Saved data entries:

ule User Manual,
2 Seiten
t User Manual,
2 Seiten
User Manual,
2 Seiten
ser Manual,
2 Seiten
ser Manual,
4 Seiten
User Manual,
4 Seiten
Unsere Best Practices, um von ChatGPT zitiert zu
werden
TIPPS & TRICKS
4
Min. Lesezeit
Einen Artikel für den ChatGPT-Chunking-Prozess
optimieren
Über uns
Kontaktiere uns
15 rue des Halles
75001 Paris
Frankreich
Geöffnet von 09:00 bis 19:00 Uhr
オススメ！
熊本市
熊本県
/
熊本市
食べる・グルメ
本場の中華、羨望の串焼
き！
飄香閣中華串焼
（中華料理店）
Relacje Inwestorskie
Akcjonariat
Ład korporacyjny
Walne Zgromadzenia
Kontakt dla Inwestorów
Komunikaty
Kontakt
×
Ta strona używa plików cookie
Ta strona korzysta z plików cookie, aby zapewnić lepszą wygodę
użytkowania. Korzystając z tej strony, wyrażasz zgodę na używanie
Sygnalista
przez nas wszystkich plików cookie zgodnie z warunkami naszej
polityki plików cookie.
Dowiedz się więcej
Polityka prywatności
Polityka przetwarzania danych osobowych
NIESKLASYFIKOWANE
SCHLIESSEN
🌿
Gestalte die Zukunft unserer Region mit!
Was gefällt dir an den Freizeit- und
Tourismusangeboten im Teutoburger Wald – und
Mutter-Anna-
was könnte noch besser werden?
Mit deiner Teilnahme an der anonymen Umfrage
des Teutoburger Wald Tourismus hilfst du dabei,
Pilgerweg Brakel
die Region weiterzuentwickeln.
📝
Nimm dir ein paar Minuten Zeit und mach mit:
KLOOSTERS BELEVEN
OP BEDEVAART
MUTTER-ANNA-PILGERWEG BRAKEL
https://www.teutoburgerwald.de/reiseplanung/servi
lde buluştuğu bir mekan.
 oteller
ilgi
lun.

--- Aim of the exercise ---
Copy out every line of the items above character for character, keeping their order and line breaks.

--- Expected answer ---
ule User Manual,
2 Seiten
t User Manual,
2 Seiten
User Manual,
2 Seiten
ser Manual,
2 Seiten
ser Manual,
4 Seiten
User Manual,
4 Seiten
Unsere Best Practices, um von ChatGPT zitiert zu
werden
TIPPS & TRICKS
4
Min. Lesezeit
Einen Artikel für den ChatGPT-Chunking-Prozess
optimieren
Über uns
Kontaktiere uns
15 rue des Halles
75001 Paris
Frankreich
Geöffnet von 09:00 bis 19:00 Uhr
オススメ！
熊本市
熊本県
/
熊本市
食べる・グルメ
本場の中華、羨望の串焼
き！
飄香閣中華串焼
（中華料理店）
Relacje Inwestorskie
Akcjonariat
Ład korporacyjny
Walne Zgromadzenia
Kontakt dla Inwestorów
Komunikaty
Kontakt
×
Ta strona używa plików cookie
Ta strona korzysta z plików cookie, aby zapewnić lepszą wygodę
użytkowania. Korzystając z tej strony, wyrażasz zgodę na używanie
Sygnalista
przez nas wszystkich plików cookie zgodnie z warunkami naszej
polityki plików cookie.
Dowiedz się więcej
Polityka prywatności
Polityka przetwarzania danych osobowych
NIESKLASYFIKOWANE
SCHLIESSEN
🌿
Gestalte die Zukunft unserer Region mit!
Was gefällt dir an den Freizeit- und
Tourismusangeboten im Teutoburger Wald – und
Mutter-Anna-
was könnte noch besser werden?
Mit deiner Teilnahme an der anonymen Umfrage
des Teutoburger Wald Tourismus hilfst du dabei,
Pilgerweg Brakel
die Region weiterzuentwickeln.
📝
Nimm dir ein paar Minuten Zeit und mach mit:
KLOOSTERS BELEVEN
OP BEDEVAART
MUTTER-ANNA-PILGERWEG BRAKEL
https://www.teutoburgerwald.de/reiseplanung/servi
lde buluştuğu bir mekan.
 oteller
ilgi
lun.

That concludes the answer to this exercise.